Artist Residency: Strengthening the Creative Economy
Change Labs’ new Artist Residency Program is actually an evolution of the Change Labs has been engaging local artists for the past three to four years.
“We hired Native artists to work with the entrepreneurs in our business incubator. They would help us design marketing materials, such as a logo, a business card or signage. For us, it was a great way to take all of our talent as Native artists and channel that talent toward creating and supporting small businesses,” Fleming said.
Now the Artist in Residency program creates a more permanent role to support that vision and goal.
“The artist resident will work with the business incubates. He or she will help them create marketing materials and support their artistic vision. And he or she will also be commissioned by Change Labs to create one public artwork — that’s defined broadly. It could be a sculpture, it could be a mural, it could be a comic book, who knows. One public artwork that illustrates the intersection of Navajo culture and entrepreneurship.

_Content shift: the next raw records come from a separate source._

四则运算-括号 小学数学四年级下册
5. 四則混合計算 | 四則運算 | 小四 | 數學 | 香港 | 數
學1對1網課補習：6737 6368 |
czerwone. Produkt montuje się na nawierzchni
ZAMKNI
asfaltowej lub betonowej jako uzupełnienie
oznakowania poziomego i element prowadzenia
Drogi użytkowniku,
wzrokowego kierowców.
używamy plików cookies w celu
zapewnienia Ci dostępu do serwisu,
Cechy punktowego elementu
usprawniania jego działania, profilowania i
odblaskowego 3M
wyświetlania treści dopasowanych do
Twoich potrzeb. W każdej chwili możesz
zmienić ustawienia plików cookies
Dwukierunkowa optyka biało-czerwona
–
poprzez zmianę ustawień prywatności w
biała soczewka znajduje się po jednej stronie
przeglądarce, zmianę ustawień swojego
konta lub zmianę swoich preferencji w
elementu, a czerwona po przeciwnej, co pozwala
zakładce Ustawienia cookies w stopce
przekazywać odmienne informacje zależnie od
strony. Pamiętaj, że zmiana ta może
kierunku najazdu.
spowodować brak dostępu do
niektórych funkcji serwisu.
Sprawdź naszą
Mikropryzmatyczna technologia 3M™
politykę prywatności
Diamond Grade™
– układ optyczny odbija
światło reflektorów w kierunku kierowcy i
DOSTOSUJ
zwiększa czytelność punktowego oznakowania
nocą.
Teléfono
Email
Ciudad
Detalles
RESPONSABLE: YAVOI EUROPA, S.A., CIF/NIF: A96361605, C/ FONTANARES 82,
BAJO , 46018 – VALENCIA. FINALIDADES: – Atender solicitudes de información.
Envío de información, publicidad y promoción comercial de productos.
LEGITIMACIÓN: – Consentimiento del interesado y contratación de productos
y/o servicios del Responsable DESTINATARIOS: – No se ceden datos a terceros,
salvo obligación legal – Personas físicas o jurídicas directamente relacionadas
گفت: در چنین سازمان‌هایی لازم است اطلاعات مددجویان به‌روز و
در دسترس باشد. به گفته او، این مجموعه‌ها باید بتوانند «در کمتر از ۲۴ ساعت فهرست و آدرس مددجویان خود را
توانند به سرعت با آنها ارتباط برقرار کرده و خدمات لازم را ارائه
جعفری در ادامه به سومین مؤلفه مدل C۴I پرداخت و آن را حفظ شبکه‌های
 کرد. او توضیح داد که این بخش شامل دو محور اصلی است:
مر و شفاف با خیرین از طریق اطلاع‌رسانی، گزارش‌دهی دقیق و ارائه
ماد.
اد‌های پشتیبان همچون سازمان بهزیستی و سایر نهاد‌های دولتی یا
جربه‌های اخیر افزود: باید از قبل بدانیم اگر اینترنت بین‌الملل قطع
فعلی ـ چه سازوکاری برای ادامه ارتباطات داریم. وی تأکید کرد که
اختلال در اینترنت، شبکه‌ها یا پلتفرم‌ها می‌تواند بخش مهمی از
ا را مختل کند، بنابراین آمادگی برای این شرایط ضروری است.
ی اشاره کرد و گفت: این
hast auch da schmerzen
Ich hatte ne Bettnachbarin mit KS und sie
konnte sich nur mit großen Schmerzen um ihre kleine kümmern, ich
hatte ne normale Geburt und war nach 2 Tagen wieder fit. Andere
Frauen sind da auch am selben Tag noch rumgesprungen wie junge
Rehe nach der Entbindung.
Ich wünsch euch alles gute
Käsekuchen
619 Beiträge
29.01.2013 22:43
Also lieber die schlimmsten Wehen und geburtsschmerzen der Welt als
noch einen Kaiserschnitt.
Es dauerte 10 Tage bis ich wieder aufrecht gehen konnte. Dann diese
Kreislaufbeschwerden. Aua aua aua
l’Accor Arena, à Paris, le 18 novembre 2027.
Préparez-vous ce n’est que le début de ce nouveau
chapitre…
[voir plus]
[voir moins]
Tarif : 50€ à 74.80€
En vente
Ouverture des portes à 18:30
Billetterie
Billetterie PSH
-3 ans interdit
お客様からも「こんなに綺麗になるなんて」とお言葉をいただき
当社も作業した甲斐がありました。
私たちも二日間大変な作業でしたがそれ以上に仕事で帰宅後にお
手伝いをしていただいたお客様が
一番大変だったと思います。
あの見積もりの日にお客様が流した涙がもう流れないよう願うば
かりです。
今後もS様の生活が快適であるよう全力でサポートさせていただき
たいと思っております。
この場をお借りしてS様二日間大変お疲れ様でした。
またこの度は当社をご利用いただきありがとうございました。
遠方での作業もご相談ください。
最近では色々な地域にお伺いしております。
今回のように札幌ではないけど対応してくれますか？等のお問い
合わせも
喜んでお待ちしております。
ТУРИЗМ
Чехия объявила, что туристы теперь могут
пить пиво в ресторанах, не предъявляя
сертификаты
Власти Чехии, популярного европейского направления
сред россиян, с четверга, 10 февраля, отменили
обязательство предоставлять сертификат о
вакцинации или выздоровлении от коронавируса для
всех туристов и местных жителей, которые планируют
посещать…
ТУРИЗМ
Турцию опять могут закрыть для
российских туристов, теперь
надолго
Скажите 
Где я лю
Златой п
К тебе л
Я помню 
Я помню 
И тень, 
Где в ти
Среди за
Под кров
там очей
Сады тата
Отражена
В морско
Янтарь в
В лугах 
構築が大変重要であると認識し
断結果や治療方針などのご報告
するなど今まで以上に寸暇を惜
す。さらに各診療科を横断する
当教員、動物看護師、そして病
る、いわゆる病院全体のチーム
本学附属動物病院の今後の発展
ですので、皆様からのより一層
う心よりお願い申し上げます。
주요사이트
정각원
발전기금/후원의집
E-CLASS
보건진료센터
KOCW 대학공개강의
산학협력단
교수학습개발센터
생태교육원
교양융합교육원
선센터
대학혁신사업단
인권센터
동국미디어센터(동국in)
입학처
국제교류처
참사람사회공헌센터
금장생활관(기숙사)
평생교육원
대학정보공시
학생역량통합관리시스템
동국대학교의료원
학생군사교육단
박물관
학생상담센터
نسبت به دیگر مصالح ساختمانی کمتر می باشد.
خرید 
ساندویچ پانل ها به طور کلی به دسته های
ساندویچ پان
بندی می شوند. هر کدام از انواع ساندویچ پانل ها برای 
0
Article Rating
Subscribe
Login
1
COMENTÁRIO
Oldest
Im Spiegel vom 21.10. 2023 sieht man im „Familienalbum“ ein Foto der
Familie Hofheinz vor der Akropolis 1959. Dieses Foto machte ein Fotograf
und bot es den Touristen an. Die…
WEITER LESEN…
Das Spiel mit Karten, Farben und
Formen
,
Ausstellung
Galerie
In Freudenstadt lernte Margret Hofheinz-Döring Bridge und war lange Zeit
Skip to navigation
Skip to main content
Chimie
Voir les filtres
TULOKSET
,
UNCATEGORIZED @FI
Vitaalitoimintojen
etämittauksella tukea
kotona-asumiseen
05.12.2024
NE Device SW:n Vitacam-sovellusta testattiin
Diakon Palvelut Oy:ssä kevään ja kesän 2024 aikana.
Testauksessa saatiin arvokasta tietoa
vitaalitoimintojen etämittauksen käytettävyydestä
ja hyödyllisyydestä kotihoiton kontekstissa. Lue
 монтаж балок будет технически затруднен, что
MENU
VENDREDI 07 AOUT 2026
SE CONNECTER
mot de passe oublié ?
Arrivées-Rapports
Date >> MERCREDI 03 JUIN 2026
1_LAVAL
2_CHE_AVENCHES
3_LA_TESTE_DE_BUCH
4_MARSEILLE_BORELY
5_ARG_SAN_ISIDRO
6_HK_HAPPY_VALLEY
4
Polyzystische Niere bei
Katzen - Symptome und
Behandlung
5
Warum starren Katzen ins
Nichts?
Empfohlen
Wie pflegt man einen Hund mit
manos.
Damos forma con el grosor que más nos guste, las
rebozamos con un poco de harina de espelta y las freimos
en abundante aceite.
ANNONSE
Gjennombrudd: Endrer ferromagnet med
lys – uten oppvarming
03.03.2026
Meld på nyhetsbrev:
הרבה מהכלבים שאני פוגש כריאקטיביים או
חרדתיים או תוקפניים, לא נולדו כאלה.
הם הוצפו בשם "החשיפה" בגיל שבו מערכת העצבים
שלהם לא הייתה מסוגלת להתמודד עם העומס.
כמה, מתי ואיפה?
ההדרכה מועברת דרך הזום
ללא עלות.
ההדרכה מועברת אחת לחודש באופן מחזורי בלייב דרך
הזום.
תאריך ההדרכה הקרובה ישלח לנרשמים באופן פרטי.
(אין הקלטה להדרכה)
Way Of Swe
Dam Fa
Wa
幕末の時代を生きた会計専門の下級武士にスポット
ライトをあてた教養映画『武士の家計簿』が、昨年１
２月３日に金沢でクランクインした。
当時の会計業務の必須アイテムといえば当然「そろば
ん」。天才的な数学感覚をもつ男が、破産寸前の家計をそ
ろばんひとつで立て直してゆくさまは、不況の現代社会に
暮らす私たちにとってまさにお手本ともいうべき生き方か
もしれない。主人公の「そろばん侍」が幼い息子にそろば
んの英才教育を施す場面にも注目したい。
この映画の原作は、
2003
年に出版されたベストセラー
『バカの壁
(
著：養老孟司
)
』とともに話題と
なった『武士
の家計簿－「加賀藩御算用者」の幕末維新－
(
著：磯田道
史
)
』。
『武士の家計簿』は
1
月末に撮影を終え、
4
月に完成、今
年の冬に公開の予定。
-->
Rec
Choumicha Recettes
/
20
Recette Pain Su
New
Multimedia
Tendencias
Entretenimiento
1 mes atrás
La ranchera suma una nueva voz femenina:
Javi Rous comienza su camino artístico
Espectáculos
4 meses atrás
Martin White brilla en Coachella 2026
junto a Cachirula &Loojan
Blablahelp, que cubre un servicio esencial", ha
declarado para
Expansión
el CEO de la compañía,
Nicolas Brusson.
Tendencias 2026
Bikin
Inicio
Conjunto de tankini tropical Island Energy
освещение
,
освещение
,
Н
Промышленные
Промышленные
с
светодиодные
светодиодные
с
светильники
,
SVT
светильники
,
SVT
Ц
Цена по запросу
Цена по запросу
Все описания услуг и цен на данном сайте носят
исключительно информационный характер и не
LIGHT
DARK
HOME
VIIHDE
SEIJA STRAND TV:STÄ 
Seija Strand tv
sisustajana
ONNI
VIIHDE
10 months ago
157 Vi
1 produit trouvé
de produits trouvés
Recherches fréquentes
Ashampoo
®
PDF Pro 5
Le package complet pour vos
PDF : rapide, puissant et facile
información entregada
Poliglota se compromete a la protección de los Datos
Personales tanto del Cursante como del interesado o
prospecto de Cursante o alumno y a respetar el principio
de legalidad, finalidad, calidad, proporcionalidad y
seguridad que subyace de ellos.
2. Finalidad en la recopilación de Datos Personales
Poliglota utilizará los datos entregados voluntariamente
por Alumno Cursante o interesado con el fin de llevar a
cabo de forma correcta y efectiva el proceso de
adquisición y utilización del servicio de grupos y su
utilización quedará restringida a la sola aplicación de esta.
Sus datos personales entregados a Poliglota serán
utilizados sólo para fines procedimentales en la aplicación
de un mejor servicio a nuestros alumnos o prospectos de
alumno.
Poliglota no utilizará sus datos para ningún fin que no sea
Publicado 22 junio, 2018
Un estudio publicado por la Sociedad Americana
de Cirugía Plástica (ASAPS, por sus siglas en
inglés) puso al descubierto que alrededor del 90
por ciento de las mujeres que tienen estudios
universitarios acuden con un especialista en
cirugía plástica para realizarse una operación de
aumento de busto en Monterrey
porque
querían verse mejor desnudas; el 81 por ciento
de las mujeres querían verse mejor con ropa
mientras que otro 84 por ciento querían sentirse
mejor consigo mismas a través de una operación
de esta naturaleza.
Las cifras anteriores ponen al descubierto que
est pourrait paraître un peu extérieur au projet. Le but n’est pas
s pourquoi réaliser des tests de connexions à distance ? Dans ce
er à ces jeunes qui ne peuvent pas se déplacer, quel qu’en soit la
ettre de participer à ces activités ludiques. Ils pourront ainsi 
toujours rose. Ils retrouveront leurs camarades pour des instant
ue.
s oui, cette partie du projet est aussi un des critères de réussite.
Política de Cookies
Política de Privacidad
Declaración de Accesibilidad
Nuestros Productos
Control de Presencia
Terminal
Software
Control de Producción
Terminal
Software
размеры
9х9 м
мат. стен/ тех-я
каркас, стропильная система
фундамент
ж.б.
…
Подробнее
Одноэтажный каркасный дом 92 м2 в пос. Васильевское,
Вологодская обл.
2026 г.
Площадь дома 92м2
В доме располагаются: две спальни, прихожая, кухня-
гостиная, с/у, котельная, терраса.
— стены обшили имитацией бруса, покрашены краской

Our goal there is really just to instill more pride in our Native identity as entrepreneurs.”
“Doing Business on Navajo” Business Analysis: Providing Evidence for Decision Making
Over the course of five years of operating on the Navajo Nation, Change Labs realized the severe lack of data that exists to quantify entrepreneurship. When presenting to the Tribal Council last fall, they struggled to underscore — with hard data — the economic benefit of small businesses on Tribal land and the importance of small businesses in creating a balanced economic strategy.
“Without real numbers, I feel like some Tribal Council members don’t even believe that there are small businesses that need to be supported on Navajo,” or there is a misnomer that small businesses don’t really exist across the Navajo Nation, which is “so not true,” Fleming stresses. She added that the regulatory environment on Navajo is not optimized or ideal.
The annual report “Doing Business on Navajo” will utilize established indicators by the World Bank that will help create a baseline for the Navajo Nation.
“I pulled up the World Bank data, and by my estimates, the Navajo Nation is a worse place to do business than Haiti or Venezuela. We’re pretty much at the bottom of the list. I hope that just knowing that triggers a response in our leadership. We’re worse than some of the most devastating places in the world in terms of doing business,” Fleming said.
The former iteration of Change Labs collected informal data on more than 500 Navajo small businesses — from individuals selling at the flea market to home businesses. “Regardless, it’s business transactions that they make regularly under some business name,” Fleming said.
To Fleming’s knowledge, that’s more than anybody else has done in terms of trying to quantify how many business on Navajo rely on those sources of income for their livelihood.
“The more we can collect that data, the more we can demonstrate that, yes, there is a prominent community of small businesses on Navajo, and they get no support from the Tribal government. I hope that leads to some strategic things our government can do to support those 500-plus businesses,” Fleming said.
Fleming added that she’s hopeful, with the pending closure of the Navajo Generating Station, that it will trigger a governmental action plan for this year and next year that supports small businesses. “Not to say that small businesses contain a solution for all of them. But I’m guessing that several of them already have small businesses that they run on the side, and if this new administration can do anything to help those families — whether it be through training or creating financing mechanisms or helping them access services like Change Labs to grow those businesses, to formalize those businesses — then I think that’s going to be a plus,” she said.